● DIRECTION:
Convert every line of the material below into a numbered list, one line per item, and leave out the blank lines.

== RECORDS FOR THIS EXERCISE

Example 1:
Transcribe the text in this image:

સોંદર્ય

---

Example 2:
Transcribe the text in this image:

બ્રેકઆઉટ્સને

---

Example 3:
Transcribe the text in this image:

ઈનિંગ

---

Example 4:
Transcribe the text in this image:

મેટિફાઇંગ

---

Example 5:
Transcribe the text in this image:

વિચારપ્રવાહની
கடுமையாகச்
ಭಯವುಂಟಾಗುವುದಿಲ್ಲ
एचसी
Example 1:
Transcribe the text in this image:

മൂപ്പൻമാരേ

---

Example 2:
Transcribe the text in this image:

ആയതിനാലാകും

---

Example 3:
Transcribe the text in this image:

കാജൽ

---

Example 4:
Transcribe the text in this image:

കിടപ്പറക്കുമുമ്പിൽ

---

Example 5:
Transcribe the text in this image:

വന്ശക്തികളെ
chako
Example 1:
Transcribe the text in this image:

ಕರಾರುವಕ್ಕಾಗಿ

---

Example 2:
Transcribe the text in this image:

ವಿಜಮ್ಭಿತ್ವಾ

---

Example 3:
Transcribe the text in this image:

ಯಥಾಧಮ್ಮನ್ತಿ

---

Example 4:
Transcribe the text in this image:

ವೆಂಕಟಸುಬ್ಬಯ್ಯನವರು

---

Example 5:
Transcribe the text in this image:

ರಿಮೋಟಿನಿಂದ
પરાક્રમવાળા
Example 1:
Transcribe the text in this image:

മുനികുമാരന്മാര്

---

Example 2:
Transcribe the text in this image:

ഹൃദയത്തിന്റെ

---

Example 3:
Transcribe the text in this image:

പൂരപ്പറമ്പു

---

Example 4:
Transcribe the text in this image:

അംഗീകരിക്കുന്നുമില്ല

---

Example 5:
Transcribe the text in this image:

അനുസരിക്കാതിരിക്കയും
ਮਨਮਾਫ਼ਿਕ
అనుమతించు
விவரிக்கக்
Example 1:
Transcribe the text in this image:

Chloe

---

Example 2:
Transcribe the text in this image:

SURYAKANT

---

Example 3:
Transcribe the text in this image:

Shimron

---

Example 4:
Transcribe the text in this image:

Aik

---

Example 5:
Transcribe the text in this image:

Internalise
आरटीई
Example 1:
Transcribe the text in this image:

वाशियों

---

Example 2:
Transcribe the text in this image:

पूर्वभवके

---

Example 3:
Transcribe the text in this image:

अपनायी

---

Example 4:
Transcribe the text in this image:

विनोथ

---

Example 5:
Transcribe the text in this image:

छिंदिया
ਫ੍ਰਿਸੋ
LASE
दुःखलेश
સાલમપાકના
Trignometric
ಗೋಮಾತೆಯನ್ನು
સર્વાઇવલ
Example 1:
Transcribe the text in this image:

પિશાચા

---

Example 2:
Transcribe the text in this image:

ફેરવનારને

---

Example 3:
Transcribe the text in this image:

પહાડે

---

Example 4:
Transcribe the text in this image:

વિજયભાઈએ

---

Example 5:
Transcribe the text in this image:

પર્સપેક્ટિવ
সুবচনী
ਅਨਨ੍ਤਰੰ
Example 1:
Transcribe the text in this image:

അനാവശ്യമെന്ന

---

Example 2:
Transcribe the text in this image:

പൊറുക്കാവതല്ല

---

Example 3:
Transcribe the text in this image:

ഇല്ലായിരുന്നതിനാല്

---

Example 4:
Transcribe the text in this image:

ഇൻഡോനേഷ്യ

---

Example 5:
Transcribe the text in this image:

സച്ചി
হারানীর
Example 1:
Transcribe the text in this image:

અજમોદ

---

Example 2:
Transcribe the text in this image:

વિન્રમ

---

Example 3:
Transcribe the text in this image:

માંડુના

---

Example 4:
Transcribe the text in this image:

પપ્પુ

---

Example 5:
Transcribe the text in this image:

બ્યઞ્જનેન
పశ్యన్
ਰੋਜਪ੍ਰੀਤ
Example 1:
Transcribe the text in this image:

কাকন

====

● FULL ANSWER:
1. Example 1:
2. Transcribe the text in this image:
3. સોંદર્ય
4. ---
5. Example 2:
6. Transcribe the text in this image:
7. બ્રેકઆઉટ્સને
8. ---
9. Example 3:
10. Transcribe the text in this image:
11. ઈનિંગ
12. ---
13. Example 4:
14. Transcribe the text in this image:
15. મેટિફાઇંગ
16. ---
17. Example 5:
18. Transcribe the text in this image:
19. વિચારપ્રવાહની
20. கடுமையாகச்
21. ಭಯವುಂಟಾಗುವುದಿಲ್ಲ
22. एचसी
23. Example 1:
24. Transcribe the text in this image:
25. മൂപ്പൻമാരേ
26. ---
27. Example 2:
28. Transcribe the text in this image:
29. ആയതിനാലാകും
30. ---
31. Example 3:
32. Transcribe the text in this image:
33. കാജൽ
34. ---
35. Example 4:
36. Transcribe the text in this image:
37. കിടപ്പറക്കുമുമ്പിൽ
38. ---
39. Example 5:
40. Transcribe the text in this image:
41. വന്ശക്തികളെ
42. chako
43. Example 1:
44. Transcribe the text in this image:
45. ಕರಾರುವಕ್ಕಾಗಿ
46. ---
47. Example 2:
48. Transcribe the text in this image:
49. ವಿಜಮ್ಭಿತ್ವಾ
50. ---
51. Example 3:
52. Transcribe the text in this image:
53. ಯಥಾಧಮ್ಮನ್ತಿ
54. ---
55. Example 4:
56. Transcribe the text in this image:
57. ವೆಂಕಟಸುಬ್ಬಯ್ಯನವರು
58. ---
59. Example 5:
60. Transcribe the text in this image:
61. ರಿಮೋಟಿನಿಂದ
62. પરાક્રમવાળા
63. Example 1:
64. Transcribe the text in this image:
65. മുനികുമാരന്മാര്
66. ---
67. Example 2:
68. Transcribe the text in this image:
69. ഹൃദയത്തിന്റെ
70. ---
71. Example 3:
72. Transcribe the text in this image:
73. പൂരപ്പറമ്പു
74. ---
75. Example 4:
76. Transcribe the text in this image:
77. അംഗീകരിക്കുന്നുമില്ല
78. ---
79. Example 5:
80. Transcribe the text in this image:
81. അനുസരിക്കാതിരിക്കയും
82. ਮਨਮਾਫ਼ਿਕ
83. అనుమతించు
84. விவரிக்கக்
85. Example 1:
86. Transcribe the text in this image:
87. Chloe
88. ---
89. Example 2:
90. Transcribe the text in this image:
91. SURYAKANT
92. ---
93. Example 3:
94. Transcribe the text in this image:
95. Shimron
96. ---
97. Example 4:
98. Transcribe the text in this image:
99. Aik
100. ---
101. Example 5:
102. Transcribe the text in this image:
103. Internalise
104. आरटीई
105. Example 1:
106. Transcribe the text in this image:
107. वाशियों
108. ---
109. Example 2:
110. Transcribe the text in this image:
111. पूर्वभवके
112. ---
113. Example 3:
114. Transcribe the text in this image:
115. अपनायी
116. ---
117. Example 4:
118. Transcribe the text in this image:
119. विनोथ
120. ---
121. Example 5:
122. Transcribe the text in this image:
123. छिंदिया
124. ਫ੍ਰਿਸੋ
125. LASE
126. दुःखलेश
127. સાલમપાકના
128. Trignometric
129. ಗೋಮಾತೆಯನ್ನು
130. સર્વાઇવલ
131. Example 1:
132. Transcribe the text in this image:
133. પિશાચા
134. ---
135. Example 2:
136. Transcribe the text in this image:
137. ફેરવનારને
138. ---
139. Example 3:
140. Transcribe the text in this image:
141. પહાડે
142. ---
143. Example 4:
144. Transcribe the text in this image:
145. વિજયભાઈએ
146. ---
147. Example 5:
148. Transcribe the text in this image:
149. પર્સપેક્ટિવ
150. সুবচনী
151. ਅਨਨ੍ਤਰੰ
152. Example 1:
153. Transcribe the text in this image:
154. അനാവശ്യമെന്ന
155. ---
156. Example 2:
157. Transcribe the text in this image:
158. പൊറുക്കാവതല്ല
159. ---
160. Example 3:
161. Transcribe the text in this image:
162. ഇല്ലായിരുന്നതിനാല്
163. ---
164. Example 4:
165. Transcribe the text in this image:
166. ഇൻഡോനേഷ്യ
167. ---
168. Example 5:
169. Transcribe the text in this image:
170. സച്ചി
171. হারানীর
172. Example 1:
173. Transcribe the text in this image:
174. અજમોદ
175. ---
176. Example 2:
177. Transcribe the text in this image:
178. વિન્રમ
179. ---
180. Example 3:
181. Transcribe the text in this image:
182. માંડુના
183. ---
184. Example 4:
185. Transcribe the text in this image:
186. પપ્પુ
187. ---
188. Example 5:
189. Transcribe the text in this image:
190. બ્યઞ્જનેન
191. పశ్యన్
192. ਰੋਜਪ੍ਰੀਤ
193. Example 1:
194. Transcribe the text in this image:
195. কাকন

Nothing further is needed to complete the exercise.